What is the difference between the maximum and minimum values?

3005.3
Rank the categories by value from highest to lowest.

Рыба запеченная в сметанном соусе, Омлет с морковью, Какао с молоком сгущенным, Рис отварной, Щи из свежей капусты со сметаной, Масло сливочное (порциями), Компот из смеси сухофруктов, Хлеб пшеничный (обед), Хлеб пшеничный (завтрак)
--
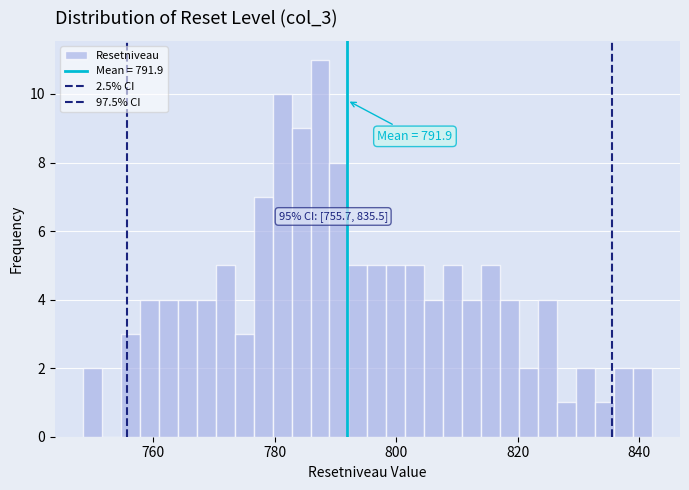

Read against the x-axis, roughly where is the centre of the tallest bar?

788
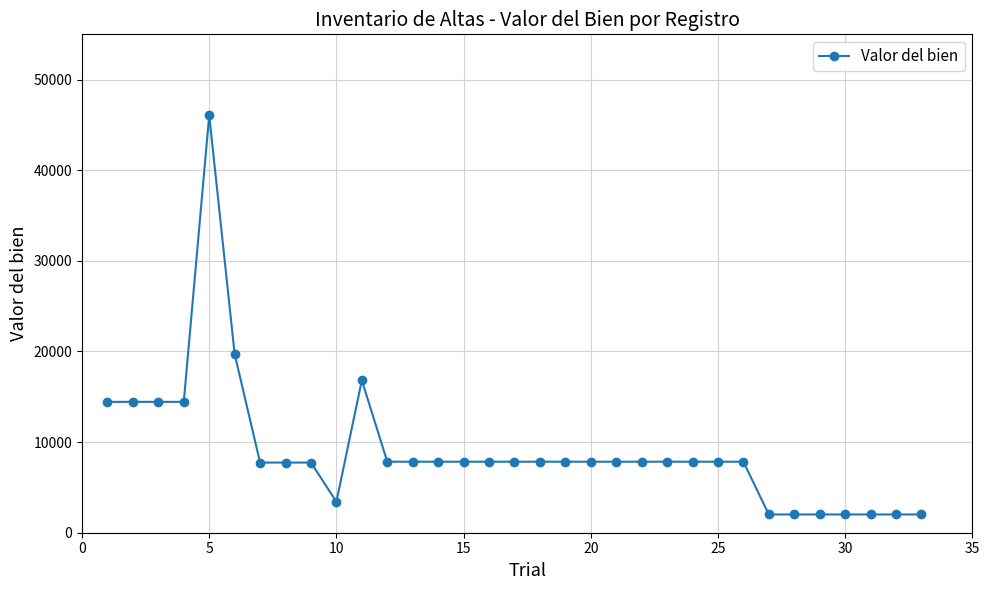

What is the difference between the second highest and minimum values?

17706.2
==
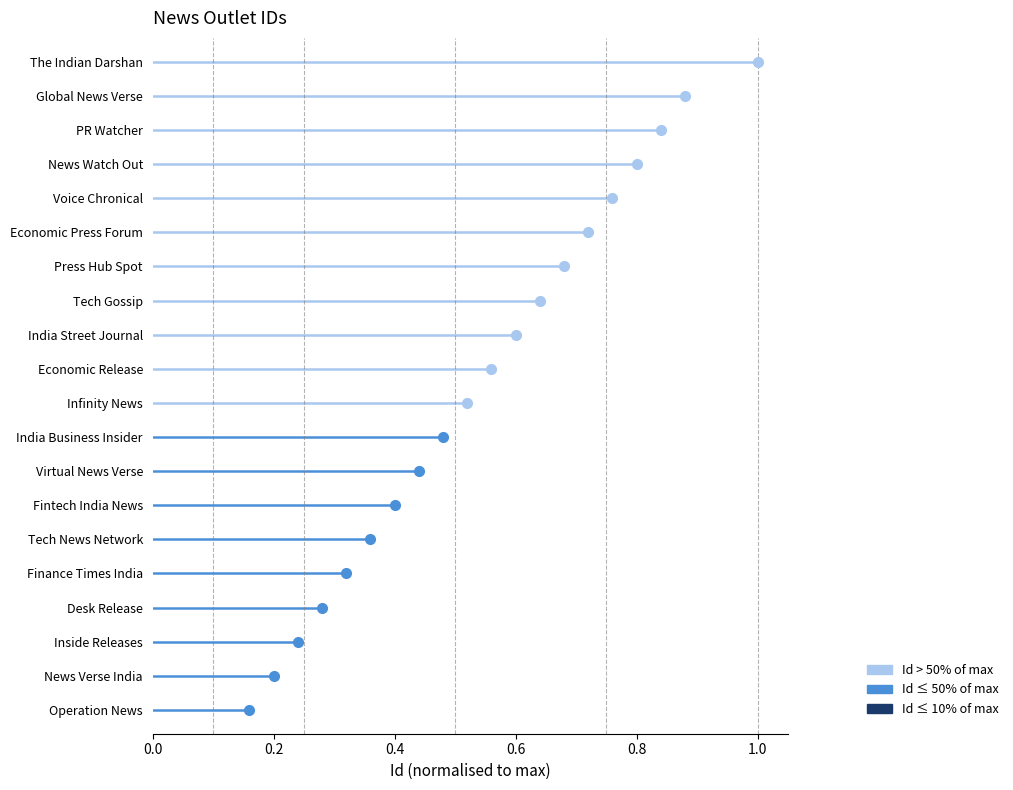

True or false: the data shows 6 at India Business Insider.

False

## [WORK TASK]
Reproduce verbatim the rows from the line containing "What is the difference between the maximum" through the line containing "Rank the categories", with both of those lines included.

## [TASK RESULT]
What is the difference between the maximum and minimum values?

3005.3
Rank the categories by value from highest to lowest.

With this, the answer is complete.